Information:

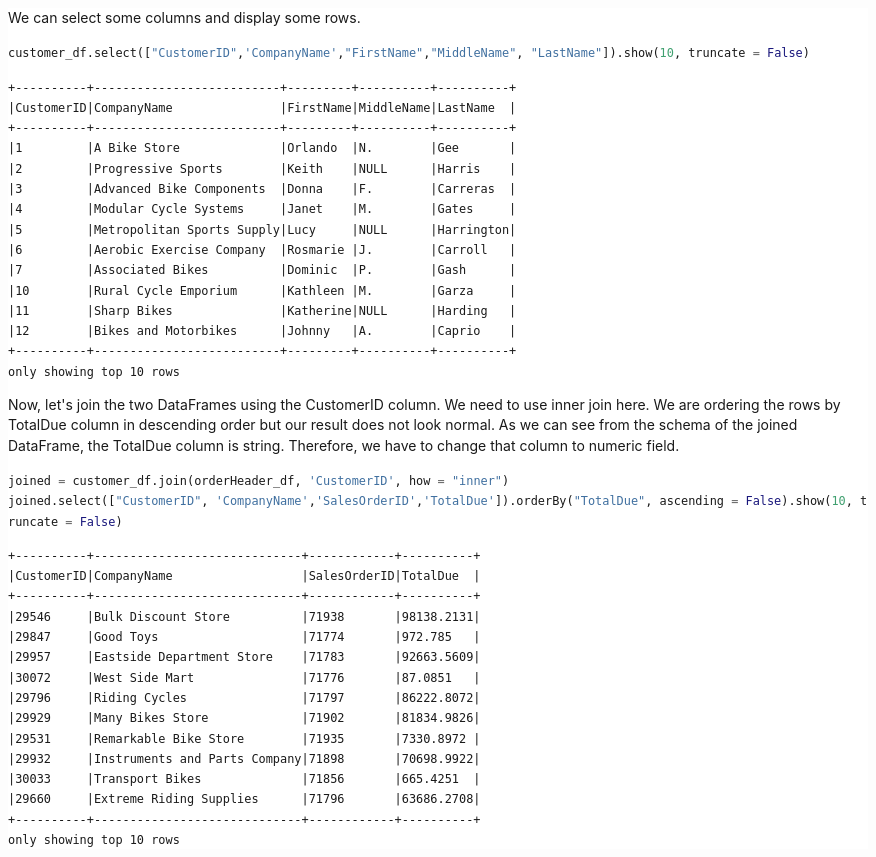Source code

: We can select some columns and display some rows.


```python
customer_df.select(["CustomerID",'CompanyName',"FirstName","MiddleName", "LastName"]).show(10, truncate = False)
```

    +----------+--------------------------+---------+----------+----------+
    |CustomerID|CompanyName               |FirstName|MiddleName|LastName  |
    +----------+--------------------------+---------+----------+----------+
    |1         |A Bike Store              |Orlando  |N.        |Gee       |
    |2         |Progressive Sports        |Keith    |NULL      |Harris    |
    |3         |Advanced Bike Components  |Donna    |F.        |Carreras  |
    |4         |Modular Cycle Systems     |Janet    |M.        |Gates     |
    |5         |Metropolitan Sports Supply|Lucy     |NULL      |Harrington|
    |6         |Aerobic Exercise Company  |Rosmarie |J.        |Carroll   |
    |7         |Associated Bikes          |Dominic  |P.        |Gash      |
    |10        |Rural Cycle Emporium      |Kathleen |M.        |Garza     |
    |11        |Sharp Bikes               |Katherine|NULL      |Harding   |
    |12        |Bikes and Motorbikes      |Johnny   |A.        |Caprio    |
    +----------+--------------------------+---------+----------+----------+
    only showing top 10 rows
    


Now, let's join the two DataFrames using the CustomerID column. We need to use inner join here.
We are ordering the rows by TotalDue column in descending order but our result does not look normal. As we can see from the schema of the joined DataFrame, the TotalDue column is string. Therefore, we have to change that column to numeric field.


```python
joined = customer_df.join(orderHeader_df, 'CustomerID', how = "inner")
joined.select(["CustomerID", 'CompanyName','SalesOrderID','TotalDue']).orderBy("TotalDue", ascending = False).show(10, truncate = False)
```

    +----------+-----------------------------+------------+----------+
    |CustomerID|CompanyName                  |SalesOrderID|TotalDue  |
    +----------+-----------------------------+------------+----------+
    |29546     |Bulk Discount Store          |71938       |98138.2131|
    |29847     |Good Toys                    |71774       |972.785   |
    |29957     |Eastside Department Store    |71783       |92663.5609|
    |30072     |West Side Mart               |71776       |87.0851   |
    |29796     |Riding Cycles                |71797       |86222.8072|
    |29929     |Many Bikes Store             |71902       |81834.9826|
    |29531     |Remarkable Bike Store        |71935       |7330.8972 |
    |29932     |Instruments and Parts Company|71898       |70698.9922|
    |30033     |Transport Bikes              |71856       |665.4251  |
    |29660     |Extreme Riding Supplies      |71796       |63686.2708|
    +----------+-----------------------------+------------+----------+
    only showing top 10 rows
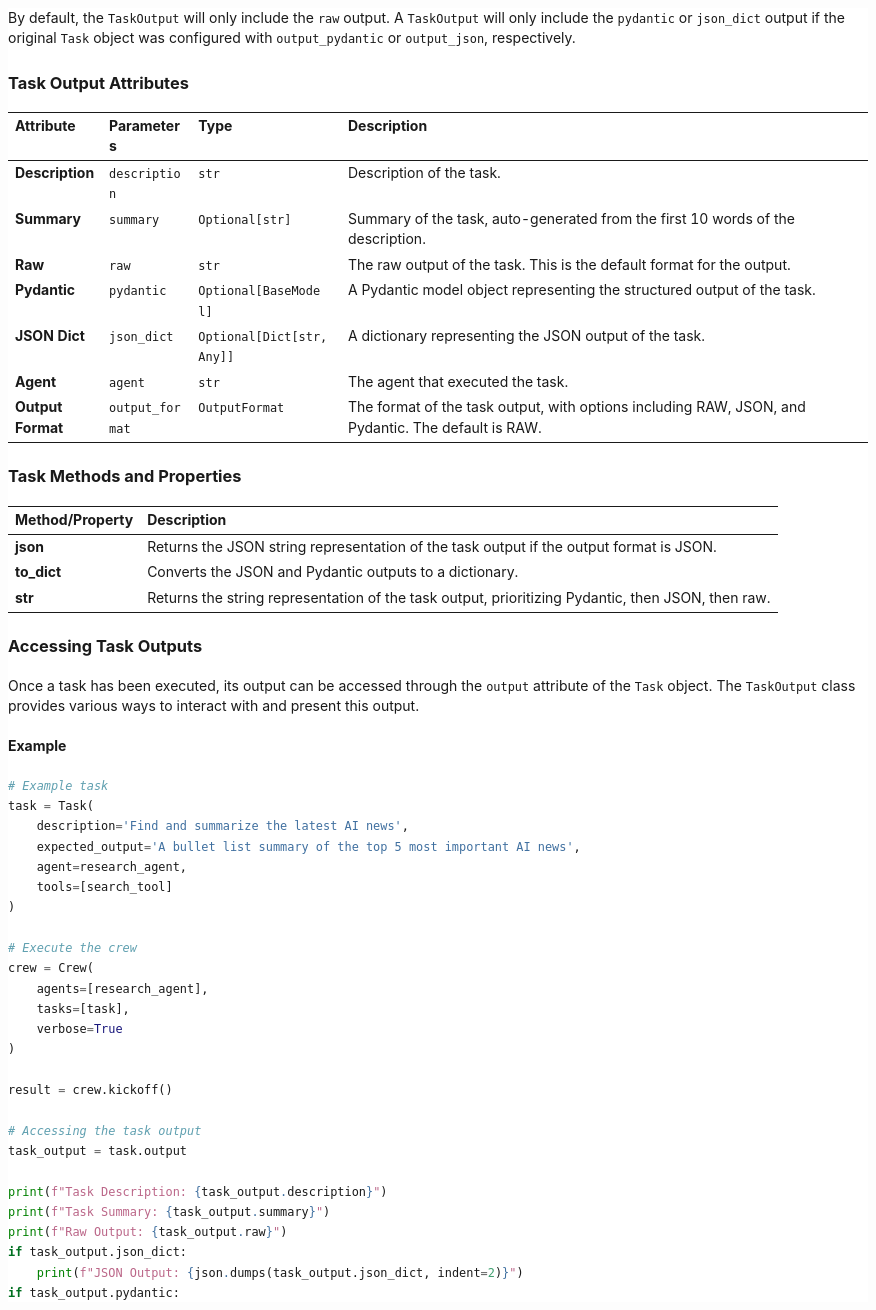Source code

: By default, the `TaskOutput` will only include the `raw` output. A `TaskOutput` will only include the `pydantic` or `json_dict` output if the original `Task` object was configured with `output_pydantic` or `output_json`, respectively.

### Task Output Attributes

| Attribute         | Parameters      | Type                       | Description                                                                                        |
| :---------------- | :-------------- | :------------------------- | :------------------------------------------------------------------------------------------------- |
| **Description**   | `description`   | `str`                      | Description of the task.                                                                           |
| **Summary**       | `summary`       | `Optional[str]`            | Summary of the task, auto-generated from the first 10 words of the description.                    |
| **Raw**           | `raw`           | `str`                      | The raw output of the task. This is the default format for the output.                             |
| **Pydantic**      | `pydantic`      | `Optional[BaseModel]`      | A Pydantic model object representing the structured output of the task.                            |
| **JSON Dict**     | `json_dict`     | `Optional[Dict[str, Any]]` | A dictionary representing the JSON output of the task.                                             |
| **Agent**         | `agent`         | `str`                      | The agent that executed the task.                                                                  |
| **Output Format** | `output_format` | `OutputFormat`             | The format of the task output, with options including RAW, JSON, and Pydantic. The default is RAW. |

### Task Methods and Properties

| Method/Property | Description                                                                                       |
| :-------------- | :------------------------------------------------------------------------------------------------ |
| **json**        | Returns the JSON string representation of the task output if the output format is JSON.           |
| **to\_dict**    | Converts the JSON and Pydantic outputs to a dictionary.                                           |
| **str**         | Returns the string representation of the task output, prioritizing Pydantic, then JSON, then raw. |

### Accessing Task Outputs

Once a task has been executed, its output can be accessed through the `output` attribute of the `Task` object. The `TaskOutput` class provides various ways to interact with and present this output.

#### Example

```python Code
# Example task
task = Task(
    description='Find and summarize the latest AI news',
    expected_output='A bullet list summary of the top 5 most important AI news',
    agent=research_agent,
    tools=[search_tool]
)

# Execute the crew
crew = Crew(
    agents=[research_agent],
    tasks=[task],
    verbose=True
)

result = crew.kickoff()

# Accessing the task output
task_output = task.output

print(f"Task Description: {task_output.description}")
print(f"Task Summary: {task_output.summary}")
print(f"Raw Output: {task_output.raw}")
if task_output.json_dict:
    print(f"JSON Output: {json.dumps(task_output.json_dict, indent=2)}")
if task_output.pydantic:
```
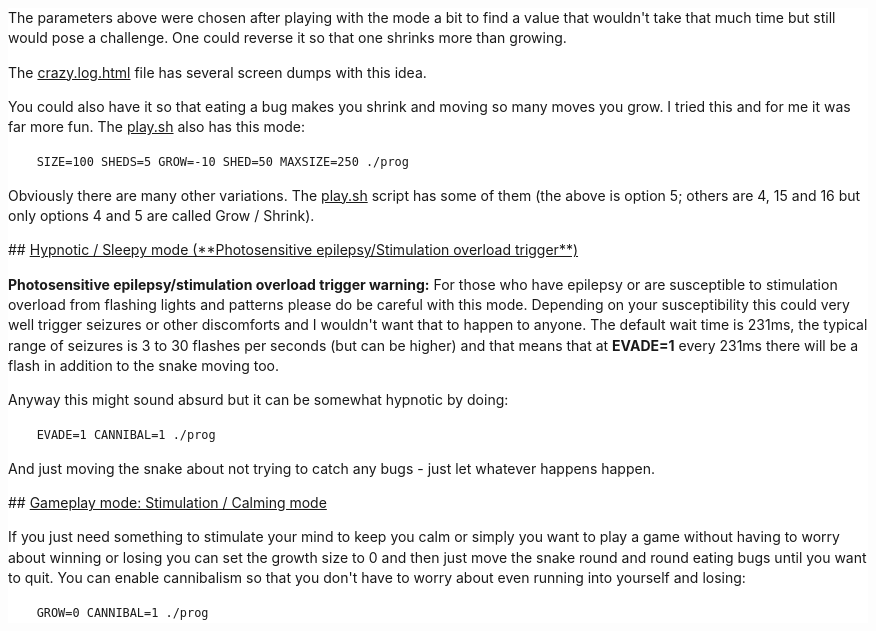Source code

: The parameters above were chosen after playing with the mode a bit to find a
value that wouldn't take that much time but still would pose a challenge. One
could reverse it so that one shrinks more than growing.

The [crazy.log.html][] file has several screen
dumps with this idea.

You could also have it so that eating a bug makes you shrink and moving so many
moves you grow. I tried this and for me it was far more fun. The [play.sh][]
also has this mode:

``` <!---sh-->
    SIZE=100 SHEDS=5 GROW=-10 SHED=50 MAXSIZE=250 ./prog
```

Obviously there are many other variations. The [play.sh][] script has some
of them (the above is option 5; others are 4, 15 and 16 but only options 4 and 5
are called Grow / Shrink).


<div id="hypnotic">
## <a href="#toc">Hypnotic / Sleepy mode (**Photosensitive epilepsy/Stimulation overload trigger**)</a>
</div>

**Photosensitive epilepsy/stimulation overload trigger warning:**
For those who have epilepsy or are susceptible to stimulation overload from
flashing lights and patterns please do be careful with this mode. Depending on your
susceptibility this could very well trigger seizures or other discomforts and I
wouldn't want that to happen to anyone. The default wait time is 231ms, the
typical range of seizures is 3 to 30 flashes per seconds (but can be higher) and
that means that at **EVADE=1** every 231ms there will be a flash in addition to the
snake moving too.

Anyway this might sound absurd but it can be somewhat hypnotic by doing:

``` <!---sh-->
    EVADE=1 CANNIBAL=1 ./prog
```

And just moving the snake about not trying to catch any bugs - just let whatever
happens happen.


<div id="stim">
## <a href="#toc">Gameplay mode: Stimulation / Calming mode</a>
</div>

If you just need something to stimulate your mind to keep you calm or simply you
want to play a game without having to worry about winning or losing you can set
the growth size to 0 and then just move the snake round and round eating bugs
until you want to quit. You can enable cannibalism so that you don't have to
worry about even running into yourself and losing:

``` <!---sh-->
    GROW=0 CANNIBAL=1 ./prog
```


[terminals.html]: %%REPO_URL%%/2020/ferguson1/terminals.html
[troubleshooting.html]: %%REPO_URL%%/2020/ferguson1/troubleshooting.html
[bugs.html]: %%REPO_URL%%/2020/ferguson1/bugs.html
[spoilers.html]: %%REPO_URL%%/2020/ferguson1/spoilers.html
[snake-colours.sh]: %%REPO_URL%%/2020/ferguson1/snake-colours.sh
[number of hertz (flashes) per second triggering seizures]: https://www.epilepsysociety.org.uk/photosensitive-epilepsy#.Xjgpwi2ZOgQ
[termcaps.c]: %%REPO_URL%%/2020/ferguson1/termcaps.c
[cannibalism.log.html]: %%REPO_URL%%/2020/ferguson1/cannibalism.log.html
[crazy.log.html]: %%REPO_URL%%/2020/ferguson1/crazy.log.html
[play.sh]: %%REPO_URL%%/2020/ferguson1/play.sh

Work instructions: Set the lines above down again, word for word, from the first through the one containing "We are ordering"; pictures excluded.

Answer to this problem:
Source code

: We can select some columns and display some rows.


```python
customer_df.select(["CustomerID",'CompanyName',"FirstName","MiddleName", "LastName"]).show(10, truncate = False)
```

    +----------+--------------------------+---------+----------+----------+
    |CustomerID|CompanyName               |FirstName|MiddleName|LastName  |
    +----------+--------------------------+---------+----------+----------+
    |1         |A Bike Store              |Orlando  |N.        |Gee       |
    |2         |Progressive Sports        |Keith    |NULL      |Harris    |
    |3         |Advanced Bike Components  |Donna    |F.        |Carreras  |
    |4         |Modular Cycle Systems     |Janet    |M.        |Gates     |
    |5         |Metropolitan Sports Supply|Lucy     |NULL      |Harrington|
    |6         |Aerobic Exercise Company  |Rosmarie |J.        |Carroll   |
    |7         |Associated Bikes          |Dominic  |P.        |Gash      |
    |10        |Rural Cycle Emporium      |Kathleen |M.        |Garza     |
    |11        |Sharp Bikes               |Katherine|NULL      |Harding   |
    |12        |Bikes and Motorbikes      |Johnny   |A.        |Caprio    |
    +----------+--------------------------+---------+----------+----------+
    only showing top 10 rows
    


Now, let's join the two DataFrames using the CustomerID column. We need to use inner join here.
We are ordering the rows by TotalDue column in descending order but our result does not look normal. As we can see from the schema of the joined DataFrame, the TotalDue column is string. Therefore, we have to change that column to numeric field.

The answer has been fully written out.